Agreement Patterns in Slovenian

Annabel Harrison

Attraction effects are well established with plural local nouns (e.g., Bock & Miller, 1991) and have recently been observed with singular local nouns (Haskell & Bock, 2003).

Agreement processes involving more complex number systems have long been the subject of debate in the linguistics literature (see Corbett, 2000), but psycholinguists have thus far concentrated on attraction effects in two-way systems.

We report a study that employed the three-way number distinction in Slovenian to address the issue of markedness, namely, whether there is a binary distinction between marked plurals and unmarked singulars as claimed by Eberhard (1997) for English, or graded number specifications (Haskell & Bock, 2003).
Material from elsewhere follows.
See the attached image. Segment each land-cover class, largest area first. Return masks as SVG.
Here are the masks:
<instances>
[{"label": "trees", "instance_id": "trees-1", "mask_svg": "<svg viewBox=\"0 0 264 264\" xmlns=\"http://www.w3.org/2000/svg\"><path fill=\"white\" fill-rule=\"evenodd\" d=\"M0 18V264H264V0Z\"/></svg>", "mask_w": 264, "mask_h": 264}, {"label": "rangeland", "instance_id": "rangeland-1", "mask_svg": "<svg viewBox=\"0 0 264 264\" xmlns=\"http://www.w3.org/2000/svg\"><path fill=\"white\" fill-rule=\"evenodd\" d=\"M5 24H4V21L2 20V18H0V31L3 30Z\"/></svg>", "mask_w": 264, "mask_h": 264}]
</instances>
Eberhard's claims would lead to a prediction of a marked form and an unmarked form, but could not explain differences between the two unmarked forms. If Slovenian follows the same pattern as English, we would expect the singular to be the unmarked default and thus susceptible to agreement errors yet not causing them; conversely, the dual and plural would form the marked class, and would cause errors on the singular, but not be prone to errors after a singular local noun. Dual and plural marking in the same item would be in equal competition.
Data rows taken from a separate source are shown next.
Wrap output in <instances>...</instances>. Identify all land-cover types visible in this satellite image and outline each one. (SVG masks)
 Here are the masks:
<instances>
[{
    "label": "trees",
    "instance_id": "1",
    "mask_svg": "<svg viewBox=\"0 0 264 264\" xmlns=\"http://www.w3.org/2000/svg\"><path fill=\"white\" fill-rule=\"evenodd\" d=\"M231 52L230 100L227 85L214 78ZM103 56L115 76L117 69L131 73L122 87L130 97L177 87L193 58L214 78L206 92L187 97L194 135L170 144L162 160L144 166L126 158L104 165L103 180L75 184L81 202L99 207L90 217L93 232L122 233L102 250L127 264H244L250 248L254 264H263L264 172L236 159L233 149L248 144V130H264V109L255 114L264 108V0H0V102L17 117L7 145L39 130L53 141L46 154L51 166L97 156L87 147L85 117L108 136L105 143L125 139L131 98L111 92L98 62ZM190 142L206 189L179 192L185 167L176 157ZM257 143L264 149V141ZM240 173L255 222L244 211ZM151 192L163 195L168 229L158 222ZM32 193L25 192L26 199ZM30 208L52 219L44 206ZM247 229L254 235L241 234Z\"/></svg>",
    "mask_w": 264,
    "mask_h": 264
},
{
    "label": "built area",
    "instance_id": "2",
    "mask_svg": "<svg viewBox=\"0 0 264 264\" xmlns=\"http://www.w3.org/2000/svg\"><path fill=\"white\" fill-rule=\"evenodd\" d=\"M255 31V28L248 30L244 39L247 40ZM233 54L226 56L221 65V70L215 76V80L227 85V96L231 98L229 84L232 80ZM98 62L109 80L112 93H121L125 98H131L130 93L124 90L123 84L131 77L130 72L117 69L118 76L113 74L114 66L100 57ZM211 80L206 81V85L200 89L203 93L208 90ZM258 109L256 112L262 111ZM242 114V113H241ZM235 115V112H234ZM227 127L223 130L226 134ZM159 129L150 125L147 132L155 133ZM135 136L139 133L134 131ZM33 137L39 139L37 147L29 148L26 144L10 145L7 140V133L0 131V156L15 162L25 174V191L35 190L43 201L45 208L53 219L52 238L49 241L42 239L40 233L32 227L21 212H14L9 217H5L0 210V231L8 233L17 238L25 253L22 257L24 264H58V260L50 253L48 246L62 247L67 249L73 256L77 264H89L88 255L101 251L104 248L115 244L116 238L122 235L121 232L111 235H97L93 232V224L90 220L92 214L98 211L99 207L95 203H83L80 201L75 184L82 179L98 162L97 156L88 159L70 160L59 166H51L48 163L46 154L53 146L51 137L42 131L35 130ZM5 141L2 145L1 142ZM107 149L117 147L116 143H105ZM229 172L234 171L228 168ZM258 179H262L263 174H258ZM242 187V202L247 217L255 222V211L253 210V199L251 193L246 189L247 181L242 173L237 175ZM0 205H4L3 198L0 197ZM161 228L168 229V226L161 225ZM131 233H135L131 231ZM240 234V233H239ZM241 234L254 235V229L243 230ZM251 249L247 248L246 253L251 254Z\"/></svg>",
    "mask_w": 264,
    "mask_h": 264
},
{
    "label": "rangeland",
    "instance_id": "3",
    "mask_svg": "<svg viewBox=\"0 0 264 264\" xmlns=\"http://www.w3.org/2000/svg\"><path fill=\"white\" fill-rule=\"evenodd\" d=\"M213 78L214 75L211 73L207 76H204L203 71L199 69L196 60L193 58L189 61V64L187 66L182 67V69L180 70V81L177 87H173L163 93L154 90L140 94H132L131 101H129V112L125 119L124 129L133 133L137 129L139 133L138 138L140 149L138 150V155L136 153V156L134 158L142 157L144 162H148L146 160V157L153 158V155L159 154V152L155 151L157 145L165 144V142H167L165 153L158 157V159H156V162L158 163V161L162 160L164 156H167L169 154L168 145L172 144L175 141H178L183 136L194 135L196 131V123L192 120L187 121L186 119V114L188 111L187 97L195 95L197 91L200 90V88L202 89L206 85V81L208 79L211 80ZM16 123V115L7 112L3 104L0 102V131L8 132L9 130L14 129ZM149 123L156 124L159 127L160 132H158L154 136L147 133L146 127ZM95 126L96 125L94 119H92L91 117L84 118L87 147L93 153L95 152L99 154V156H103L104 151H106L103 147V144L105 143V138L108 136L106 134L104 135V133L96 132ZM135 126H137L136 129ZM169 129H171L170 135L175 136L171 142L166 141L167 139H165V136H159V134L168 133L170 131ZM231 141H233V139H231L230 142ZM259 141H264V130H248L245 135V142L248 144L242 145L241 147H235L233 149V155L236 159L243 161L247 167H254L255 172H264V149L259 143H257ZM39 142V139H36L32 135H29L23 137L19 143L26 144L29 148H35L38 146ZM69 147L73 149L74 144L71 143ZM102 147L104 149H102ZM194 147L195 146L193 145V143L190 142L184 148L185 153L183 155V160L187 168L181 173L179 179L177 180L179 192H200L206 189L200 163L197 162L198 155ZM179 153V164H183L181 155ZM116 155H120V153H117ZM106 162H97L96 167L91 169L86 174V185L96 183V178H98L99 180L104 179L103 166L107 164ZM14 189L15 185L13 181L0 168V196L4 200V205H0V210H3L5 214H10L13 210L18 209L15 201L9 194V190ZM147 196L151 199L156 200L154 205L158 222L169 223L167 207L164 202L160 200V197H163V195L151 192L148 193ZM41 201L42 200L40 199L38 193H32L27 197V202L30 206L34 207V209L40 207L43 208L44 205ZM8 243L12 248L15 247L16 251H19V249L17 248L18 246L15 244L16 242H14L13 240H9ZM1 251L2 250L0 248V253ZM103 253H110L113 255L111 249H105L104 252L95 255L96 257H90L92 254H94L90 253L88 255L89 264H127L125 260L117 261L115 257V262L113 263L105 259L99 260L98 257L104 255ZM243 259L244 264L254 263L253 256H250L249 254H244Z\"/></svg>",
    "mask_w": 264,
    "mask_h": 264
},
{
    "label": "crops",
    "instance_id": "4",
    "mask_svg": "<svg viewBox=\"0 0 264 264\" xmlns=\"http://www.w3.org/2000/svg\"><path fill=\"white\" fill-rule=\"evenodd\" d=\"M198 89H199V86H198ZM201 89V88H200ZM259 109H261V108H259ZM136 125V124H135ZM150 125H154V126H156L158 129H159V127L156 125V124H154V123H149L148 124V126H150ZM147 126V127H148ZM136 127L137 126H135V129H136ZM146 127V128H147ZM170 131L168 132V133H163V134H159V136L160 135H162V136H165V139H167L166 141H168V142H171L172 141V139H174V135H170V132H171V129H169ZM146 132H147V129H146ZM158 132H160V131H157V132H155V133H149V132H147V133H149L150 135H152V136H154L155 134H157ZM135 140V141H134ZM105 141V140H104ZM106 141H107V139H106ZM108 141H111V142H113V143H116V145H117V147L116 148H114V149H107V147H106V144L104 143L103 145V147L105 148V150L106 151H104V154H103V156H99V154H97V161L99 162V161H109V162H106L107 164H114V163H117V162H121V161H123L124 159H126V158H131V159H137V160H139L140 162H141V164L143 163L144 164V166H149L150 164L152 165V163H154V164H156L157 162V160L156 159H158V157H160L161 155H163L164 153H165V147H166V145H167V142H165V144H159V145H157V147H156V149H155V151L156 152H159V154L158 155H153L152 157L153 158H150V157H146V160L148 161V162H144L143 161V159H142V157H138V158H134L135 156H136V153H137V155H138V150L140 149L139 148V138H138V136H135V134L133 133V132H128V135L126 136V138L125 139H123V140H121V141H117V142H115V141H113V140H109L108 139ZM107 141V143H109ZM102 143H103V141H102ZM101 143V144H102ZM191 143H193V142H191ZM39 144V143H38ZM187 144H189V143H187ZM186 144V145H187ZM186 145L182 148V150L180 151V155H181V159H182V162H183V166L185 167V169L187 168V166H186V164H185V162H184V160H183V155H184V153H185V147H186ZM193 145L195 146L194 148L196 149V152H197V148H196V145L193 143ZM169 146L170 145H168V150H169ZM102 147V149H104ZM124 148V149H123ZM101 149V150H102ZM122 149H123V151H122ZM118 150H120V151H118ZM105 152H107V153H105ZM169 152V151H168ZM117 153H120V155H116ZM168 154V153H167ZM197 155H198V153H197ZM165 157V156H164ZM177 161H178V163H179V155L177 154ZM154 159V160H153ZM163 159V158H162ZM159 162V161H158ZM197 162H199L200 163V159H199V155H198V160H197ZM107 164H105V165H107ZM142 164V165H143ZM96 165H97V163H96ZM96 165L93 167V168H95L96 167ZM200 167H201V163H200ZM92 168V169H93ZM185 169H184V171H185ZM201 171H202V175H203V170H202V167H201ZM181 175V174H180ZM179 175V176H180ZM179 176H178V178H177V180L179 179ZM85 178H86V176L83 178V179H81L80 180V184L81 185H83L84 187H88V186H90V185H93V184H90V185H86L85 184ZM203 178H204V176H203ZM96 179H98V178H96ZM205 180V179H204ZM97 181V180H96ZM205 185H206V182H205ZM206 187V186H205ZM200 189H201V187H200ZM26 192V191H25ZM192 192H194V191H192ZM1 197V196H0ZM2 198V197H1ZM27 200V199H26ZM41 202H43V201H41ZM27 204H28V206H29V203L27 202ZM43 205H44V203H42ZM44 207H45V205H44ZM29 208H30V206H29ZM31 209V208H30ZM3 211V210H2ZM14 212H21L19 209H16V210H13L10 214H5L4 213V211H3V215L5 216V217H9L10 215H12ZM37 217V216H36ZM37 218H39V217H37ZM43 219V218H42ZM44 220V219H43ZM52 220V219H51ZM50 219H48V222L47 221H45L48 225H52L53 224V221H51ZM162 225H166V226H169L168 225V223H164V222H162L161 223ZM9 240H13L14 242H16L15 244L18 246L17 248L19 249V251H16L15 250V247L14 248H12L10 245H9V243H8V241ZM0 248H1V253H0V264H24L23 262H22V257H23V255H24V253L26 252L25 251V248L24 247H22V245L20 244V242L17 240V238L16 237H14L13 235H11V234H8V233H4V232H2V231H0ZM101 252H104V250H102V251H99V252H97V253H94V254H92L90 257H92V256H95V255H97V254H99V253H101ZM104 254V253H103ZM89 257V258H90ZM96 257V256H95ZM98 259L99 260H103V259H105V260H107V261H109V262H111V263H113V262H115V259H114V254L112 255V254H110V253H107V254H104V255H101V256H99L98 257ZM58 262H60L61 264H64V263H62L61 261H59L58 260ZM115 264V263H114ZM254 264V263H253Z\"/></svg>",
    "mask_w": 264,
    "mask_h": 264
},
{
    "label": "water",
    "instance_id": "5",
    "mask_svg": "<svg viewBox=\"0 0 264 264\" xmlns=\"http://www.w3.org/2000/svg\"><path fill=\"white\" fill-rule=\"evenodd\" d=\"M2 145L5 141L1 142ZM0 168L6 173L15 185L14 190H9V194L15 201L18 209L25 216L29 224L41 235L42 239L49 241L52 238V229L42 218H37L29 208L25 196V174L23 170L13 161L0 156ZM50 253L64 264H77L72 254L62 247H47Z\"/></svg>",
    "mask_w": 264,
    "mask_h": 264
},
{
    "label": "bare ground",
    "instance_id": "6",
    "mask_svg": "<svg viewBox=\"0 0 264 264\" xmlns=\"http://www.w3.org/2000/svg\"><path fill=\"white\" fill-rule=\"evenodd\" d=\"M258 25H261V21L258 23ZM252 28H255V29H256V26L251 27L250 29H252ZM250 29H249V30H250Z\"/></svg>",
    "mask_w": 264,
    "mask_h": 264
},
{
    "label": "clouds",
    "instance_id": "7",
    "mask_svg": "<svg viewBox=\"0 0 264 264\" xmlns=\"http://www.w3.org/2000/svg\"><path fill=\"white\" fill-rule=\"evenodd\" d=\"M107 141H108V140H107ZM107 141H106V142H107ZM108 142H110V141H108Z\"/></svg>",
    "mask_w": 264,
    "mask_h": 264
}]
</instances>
If the model were to incorporate a third level of markedness, then differences between the dual and plural could be explained, provided that the singular was unmarked. According to Corbett (2000), we would expect the markedness to be ordered: singular < plural < dual.

Native speakers of Slovenian performed a sentence completion task involving a preamble (a complex NP containing a head noun and a postmodifying relative clause), and a verb independently rated as more plausible with the head than the local noun. The number values of the head and local noun were manipulated, yielding 9 different conditions.
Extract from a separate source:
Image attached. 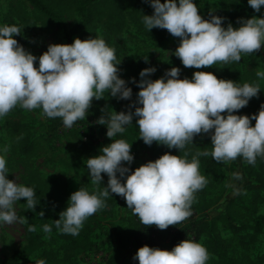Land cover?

Bik (Bika/i), ki (sta/so) ga (ju/jih) je
Bull(Bulls-d/p) that AUX-d/p OBJ-s d/p AUX-s

zabodel(zabodla/li) ponosen(ponosna/ni) matador (/ja/ji)
stab-s (stab-d/p) proud-s (proud-d/p) matador (matadors-d/p)

- raniti se
- injure REFLEXIVE

A bull (bulls) that a proud matador (proud matadors) stabbed - injure oneself

We see agreement effects with a singular local noun and smaller effects after a plural local noun, as well as larger effects after a dual local noun. These results are discussed in terms of implications for models of agreement production.

References
Bock, J. K. & Miller, C. A. (1991). Broken agreement. Cognitive Psychology, 23, 45-93.
Corbett, G. G. (2000). Number. Cambridge: Cambridge University Press.
Eberhard, K. M. (1997). The marked effect of number on subject-verb agreement. Journal of Memory and Language, 36, 147-164.
Haskell, T. & Bock, J. K. (2003). Singular attraction in subject-verb agreement. Paper presented at the 16th CUNY Conference on Human Sentence Processing 2003.